CrowdfundingHub teamed up with FG Laywers to launch a pan-European research to identify liability risk in respect to various forms of crowdfunding with the assistance of partners in 11 different European countries.
“Crowdfunding is here to stay. Its exponential growth (in Europe doubling every year) shows that the market is seriously looking into new financing alternatives. Crowdfunding platforms pop up like daisies and are expanding rapidly. Inherently, the platforms, as well as the investors and the project owners, become confronted with other jurisdictions. Other national laws and regulations, another regulator, but most importantly another (claims) culture.”
Crowdfunding Crossing Borders
Due to the absence of a pan-European legal framework or a uniform European legal approach by all Member States applicable to crowdfunding, each of the relevant actors (investors, platforms and project owners) will be confronted with local, unknown, laws when considering crowdfunding crossing borders.

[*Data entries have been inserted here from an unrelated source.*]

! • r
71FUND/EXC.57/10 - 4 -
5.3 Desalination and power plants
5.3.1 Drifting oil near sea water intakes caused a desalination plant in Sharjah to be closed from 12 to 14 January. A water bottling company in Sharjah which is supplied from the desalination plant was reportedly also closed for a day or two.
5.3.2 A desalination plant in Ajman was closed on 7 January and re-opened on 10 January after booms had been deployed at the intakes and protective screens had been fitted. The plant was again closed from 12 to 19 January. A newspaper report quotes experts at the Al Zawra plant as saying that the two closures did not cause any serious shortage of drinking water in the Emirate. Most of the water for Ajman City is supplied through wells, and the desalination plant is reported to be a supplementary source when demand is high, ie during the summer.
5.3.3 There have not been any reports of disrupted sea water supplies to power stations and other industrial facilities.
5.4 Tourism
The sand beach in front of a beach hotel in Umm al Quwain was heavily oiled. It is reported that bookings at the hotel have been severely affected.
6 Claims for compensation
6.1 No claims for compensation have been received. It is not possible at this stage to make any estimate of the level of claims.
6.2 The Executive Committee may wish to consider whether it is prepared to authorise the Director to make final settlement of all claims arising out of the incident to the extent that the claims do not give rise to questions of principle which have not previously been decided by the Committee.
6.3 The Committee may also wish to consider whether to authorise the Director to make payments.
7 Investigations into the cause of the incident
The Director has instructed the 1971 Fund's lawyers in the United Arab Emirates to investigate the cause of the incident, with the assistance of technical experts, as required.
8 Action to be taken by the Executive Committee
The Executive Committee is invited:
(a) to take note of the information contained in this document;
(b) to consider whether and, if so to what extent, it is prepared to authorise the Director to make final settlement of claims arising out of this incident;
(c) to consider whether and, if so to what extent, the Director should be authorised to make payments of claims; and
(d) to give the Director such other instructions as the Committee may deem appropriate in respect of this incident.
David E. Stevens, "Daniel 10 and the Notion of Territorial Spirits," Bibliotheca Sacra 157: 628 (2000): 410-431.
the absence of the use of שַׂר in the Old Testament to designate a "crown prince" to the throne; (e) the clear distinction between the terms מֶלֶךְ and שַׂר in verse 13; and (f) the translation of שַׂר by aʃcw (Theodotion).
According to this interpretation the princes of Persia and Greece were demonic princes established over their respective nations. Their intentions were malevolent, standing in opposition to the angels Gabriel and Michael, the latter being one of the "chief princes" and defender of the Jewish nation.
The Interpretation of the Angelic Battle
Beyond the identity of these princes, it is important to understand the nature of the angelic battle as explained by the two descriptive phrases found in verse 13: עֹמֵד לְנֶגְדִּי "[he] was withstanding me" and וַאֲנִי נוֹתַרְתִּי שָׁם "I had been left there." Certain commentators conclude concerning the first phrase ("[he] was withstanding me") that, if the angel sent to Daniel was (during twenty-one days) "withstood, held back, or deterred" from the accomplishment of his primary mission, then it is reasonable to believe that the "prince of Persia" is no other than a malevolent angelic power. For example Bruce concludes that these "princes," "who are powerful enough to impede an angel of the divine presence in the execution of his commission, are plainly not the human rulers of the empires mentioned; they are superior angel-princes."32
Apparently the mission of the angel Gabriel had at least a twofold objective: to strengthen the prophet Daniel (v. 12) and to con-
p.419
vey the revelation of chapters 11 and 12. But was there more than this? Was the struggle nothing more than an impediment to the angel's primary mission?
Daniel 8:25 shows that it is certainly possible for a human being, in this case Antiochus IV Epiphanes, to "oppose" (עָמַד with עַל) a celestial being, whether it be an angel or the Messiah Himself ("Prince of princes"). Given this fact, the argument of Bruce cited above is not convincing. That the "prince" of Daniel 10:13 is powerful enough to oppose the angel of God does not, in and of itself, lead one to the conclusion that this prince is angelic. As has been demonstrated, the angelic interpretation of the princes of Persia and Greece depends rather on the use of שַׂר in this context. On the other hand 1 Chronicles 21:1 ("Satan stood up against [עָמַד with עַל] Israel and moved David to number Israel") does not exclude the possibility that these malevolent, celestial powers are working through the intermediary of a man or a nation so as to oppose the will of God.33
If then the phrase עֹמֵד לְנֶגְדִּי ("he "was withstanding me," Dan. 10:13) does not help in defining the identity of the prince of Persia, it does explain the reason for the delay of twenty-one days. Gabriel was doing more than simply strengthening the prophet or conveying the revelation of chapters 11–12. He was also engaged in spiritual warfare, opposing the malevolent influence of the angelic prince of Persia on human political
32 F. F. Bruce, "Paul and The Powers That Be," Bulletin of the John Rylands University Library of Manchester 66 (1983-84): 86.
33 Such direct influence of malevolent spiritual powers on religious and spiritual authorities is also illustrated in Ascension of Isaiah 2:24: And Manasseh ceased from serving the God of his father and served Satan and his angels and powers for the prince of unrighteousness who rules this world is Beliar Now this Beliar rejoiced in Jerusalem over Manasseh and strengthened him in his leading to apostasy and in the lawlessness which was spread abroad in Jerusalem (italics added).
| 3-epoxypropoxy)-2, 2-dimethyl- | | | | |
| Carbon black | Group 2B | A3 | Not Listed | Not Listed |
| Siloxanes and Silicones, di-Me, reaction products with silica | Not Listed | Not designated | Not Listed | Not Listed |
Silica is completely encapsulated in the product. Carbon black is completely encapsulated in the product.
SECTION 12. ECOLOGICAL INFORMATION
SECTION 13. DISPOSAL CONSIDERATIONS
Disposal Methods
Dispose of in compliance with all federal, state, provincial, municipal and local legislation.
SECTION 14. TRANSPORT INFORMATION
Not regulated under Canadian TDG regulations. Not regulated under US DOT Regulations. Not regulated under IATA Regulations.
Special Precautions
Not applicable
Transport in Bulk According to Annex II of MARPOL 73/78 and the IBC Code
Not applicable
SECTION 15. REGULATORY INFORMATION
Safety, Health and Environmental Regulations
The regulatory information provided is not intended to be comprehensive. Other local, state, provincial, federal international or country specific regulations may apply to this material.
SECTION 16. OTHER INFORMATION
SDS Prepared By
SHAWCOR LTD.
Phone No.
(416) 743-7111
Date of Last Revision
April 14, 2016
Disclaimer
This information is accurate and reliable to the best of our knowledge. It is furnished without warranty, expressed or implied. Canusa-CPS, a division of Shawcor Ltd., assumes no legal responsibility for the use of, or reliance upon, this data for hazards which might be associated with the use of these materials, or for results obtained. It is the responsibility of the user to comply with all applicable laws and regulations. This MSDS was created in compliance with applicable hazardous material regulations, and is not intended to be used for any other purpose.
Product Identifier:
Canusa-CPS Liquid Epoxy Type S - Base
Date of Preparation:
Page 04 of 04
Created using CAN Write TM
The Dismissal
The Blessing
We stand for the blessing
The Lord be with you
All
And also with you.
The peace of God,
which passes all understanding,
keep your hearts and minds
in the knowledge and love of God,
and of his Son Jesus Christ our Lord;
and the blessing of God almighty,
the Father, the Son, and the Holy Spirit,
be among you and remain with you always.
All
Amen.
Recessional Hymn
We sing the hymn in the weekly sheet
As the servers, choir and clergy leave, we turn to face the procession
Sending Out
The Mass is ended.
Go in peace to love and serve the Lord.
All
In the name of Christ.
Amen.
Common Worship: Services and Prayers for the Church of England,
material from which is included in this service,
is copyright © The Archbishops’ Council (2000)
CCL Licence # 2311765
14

An investor who contemplates to invest in a cross border project listed on a foreign platform and/or related to a foreign project owner, should take into account that generally the underlying legal and/or contractual relationship with the platform and/or project owner will be governed by other laws than the laws of his own Member State because a choice of law clause will generally be included in the underlying contractual terms. Typically, also a choice of forum clause shall be included in the applicable terms referring to another court than the local courts of the Member State of the investor. Subject to not being deprived of mandatory provisions applicable pursuant to the laws of his own Member State, an investor is warned that from a European international private law perspective, a choice of law clause and a choice of forum clause are generally held to be valid. As a consequence, the investor should make himself aware of the relevant laws that apply to his investment.
A platform that contemplates to expand its business into other Member States, at all times, needs to obtain legal advice in the Member State where it wishes to provide its services. Other than mandatory local civil law provisions that the platform should take into account, the platform, in particular crowdinvesting and crowdlending platforms, will need to take into account the local regulatory framework.
If a project owner wishes to raise funds through a foreign platform and/or from foreign investors, it needs to take notice of the relevant applicable foreign rules and regulations of the host Member States in addition to the legislative framework in his own Member State. In particular, in case of fundraising by means of the offering of securities via a crowdinvesting platform, the project owner not only needs to take into account the laws in relation to a public offering of securities in his own Member State, but also the local laws of the Member States where offerings to the public are contemplated. Pursuant to any of these laws, the project owner may be confronted with the obligation to publish a prospectus. Irrespective of such prospectus obligation, in each Member State, the project owner is held to be the main responsible party for providing any material information to enable an investor to make an informed investment decision. The project owner needs to provide such information on the website of the platform or on its own website in an accurate, complete, comprehensible and not misleading (nor misleading by omission) manner.
As mentioned in the introduction of this article, crowdfunding platforms need scalability in order to become profitable. The main means to become scalable is to expand and grow the business on a cross border basis. It is currently still relatively burdensome, inefficient and costly to expand a platform’s business in other Member States. The expanding platform will generally be confronted with a considerable part of new and/or additional local rules to be applicable to it in each host Member State.
If the exponential growth of crowdfunding as an alternative means of financing is continuing in its current pace, this fragmented regulatory approach in the respective Member States will presumably result in multi-jurisdictional takeovers of local platforms by foreign platforms or in the entering into of other sorts of cross border cooperation or corporate structures like joint ventures in which platforms will team up and cooperate with each other on a cross border basis. After all, why would a foreign platform reinvent the wheel in each Member State where it prefers to become operational while local platforms already have in place all what is needed and have knowledge of the relevant local laws in their Member States?